What to do: Update the rows so that every occurrence of "Sambre" becomes "Meuse", and keep all other text identical.

Task input:
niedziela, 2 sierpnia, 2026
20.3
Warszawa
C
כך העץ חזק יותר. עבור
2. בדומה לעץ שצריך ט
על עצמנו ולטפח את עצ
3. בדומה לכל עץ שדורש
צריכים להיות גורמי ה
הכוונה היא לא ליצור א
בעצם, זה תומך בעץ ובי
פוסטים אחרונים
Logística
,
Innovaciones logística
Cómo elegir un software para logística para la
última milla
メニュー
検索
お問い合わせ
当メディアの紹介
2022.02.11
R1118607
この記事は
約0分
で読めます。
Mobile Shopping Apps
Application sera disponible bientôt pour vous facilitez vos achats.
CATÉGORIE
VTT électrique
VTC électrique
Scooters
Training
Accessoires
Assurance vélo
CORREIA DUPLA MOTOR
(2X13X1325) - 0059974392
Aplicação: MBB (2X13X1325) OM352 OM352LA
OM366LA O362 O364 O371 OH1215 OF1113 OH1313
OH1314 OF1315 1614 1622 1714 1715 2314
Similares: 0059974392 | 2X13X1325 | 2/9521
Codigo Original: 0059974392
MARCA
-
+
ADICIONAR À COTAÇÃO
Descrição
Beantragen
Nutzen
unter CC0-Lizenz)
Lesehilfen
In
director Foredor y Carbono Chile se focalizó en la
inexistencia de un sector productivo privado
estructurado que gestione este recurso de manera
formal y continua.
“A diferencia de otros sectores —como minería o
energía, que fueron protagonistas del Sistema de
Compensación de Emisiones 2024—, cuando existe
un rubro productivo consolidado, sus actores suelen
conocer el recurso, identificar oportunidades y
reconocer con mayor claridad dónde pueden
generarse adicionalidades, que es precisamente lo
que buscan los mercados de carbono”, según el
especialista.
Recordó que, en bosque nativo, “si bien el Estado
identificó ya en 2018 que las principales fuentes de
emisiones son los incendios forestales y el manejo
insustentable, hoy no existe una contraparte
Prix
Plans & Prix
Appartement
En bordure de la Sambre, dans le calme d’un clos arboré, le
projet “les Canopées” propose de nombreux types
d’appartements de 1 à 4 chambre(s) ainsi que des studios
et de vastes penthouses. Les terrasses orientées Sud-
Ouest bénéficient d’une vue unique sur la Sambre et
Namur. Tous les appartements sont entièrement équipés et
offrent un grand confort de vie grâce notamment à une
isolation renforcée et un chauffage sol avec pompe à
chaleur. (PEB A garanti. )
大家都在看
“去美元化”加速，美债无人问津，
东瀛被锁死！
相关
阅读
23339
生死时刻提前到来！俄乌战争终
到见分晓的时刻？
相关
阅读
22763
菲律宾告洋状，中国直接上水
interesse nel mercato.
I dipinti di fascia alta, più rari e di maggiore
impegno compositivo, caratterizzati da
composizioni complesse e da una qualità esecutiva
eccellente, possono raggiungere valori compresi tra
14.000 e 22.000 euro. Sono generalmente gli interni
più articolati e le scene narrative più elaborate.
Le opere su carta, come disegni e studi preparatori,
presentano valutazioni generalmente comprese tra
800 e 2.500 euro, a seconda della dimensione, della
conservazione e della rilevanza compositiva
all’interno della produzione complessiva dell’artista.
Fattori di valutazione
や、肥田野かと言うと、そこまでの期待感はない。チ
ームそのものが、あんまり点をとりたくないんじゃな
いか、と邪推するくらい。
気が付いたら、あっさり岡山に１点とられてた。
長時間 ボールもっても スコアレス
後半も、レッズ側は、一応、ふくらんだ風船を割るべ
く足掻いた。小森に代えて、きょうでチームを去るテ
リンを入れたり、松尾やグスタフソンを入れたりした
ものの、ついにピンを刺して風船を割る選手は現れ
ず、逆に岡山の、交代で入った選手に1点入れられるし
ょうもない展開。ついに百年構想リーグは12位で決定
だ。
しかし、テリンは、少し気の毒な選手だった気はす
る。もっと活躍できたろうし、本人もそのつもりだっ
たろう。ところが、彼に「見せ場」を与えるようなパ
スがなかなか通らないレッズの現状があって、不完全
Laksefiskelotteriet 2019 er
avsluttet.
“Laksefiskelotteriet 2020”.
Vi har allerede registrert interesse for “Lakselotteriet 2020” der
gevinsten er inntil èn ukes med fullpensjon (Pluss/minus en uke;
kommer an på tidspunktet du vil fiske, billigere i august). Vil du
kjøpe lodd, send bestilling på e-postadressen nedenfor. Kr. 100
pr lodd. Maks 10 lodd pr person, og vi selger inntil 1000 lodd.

Response to the exercise:
niedziela, 2 sierpnia, 2026
20.3
Warszawa
C
כך העץ חזק יותר. עבור
2. בדומה לעץ שצריך ט
על עצמנו ולטפח את עצ
3. בדומה לכל עץ שדורש
צריכים להיות גורמי ה
הכוונה היא לא ליצור א
בעצם, זה תומך בעץ ובי
פוסטים אחרונים
Logística
,
Innovaciones logística
Cómo elegir un software para logística para la
última milla
メニュー
検索
お問い合わせ
当メディアの紹介
2022.02.11
R1118607
この記事は
約0分
で読めます。
Mobile Shopping Apps
Application sera disponible bientôt pour vous facilitez vos achats.
CATÉGORIE
VTT électrique
VTC électrique
Scooters
Training
Accessoires
Assurance vélo
CORREIA DUPLA MOTOR
(2X13X1325) - 0059974392
Aplicação: MBB (2X13X1325) OM352 OM352LA
OM366LA O362 O364 O371 OH1215 OF1113 OH1313
OH1314 OF1315 1614 1622 1714 1715 2314
Similares: 0059974392 | 2X13X1325 | 2/9521
Codigo Original: 0059974392
MARCA
-
+
ADICIONAR À COTAÇÃO
Descrição
Beantragen
Nutzen
unter CC0-Lizenz)
Lesehilfen
In
director Foredor y Carbono Chile se focalizó en la
inexistencia de un sector productivo privado
estructurado que gestione este recurso de manera
formal y continua.
“A diferencia de otros sectores —como minería o
energía, que fueron protagonistas del Sistema de
Compensación de Emisiones 2024—, cuando existe
un rubro productivo consolidado, sus actores suelen
conocer el recurso, identificar oportunidades y
reconocer con mayor claridad dónde pueden
generarse adicionalidades, que es precisamente lo
que buscan los mercados de carbono”, según el
especialista.
Recordó que, en bosque nativo, “si bien el Estado
identificó ya en 2018 que las principales fuentes de
emisiones son los incendios forestales y el manejo
insustentable, hoy no existe una contraparte
Prix
Plans & Prix
Appartement
En bordure de la Meuse, dans le calme d’un clos arboré, le
projet “les Canopées” propose de nombreux types
d’appartements de 1 à 4 chambre(s) ainsi que des studios
et de vastes penthouses. Les terrasses orientées Sud-
Ouest bénéficient d’une vue unique sur la Meuse et
Namur. Tous les appartements sont entièrement équipés et
offrent un grand confort de vie grâce notamment à une
isolation renforcée et un chauffage sol avec pompe à
chaleur. (PEB A garanti. )
大家都在看
“去美元化”加速，美债无人问津，
东瀛被锁死！
相关
阅读
23339
生死时刻提前到来！俄乌战争终
到见分晓的时刻？
相关
阅读
22763
菲律宾告洋状，中国直接上水
interesse nel mercato.
I dipinti di fascia alta, più rari e di maggiore
impegno compositivo, caratterizzati da
composizioni complesse e da una qualità esecutiva
eccellente, possono raggiungere valori compresi tra
14.000 e 22.000 euro. Sono generalmente gli interni
più articolati e le scene narrative più elaborate.
Le opere su carta, come disegni e studi preparatori,
presentano valutazioni generalmente comprese tra
800 e 2.500 euro, a seconda della dimensione, della
conservazione e della rilevanza compositiva
all’interno della produzione complessiva dell’artista.
Fattori di valutazione
や、肥田野かと言うと、そこまでの期待感はない。チ
ームそのものが、あんまり点をとりたくないんじゃな
いか、と邪推するくらい。
気が付いたら、あっさり岡山に１点とられてた。
長時間 ボールもっても スコアレス
後半も、レッズ側は、一応、ふくらんだ風船を割るべ
く足掻いた。小森に代えて、きょうでチームを去るテ
リンを入れたり、松尾やグスタフソンを入れたりした
ものの、ついにピンを刺して風船を割る選手は現れ
ず、逆に岡山の、交代で入った選手に1点入れられるし
ょうもない展開。ついに百年構想リーグは12位で決定
だ。
しかし、テリンは、少し気の毒な選手だった気はす
る。もっと活躍できたろうし、本人もそのつもりだっ
たろう。ところが、彼に「見せ場」を与えるようなパ
スがなかなか通らないレッズの現状があって、不完全
Laksefiskelotteriet 2019 er
avsluttet.
“Laksefiskelotteriet 2020”.
Vi har allerede registrert interesse for “Lakselotteriet 2020” der
gevinsten er inntil èn ukes med fullpensjon (Pluss/minus en uke;
kommer an på tidspunktet du vil fiske, billigere i august). Vil du
kjøpe lodd, send bestilling på e-postadressen nedenfor. Kr. 100
pr lodd. Maks 10 lodd pr person, og vi selger inntil 1000 lodd.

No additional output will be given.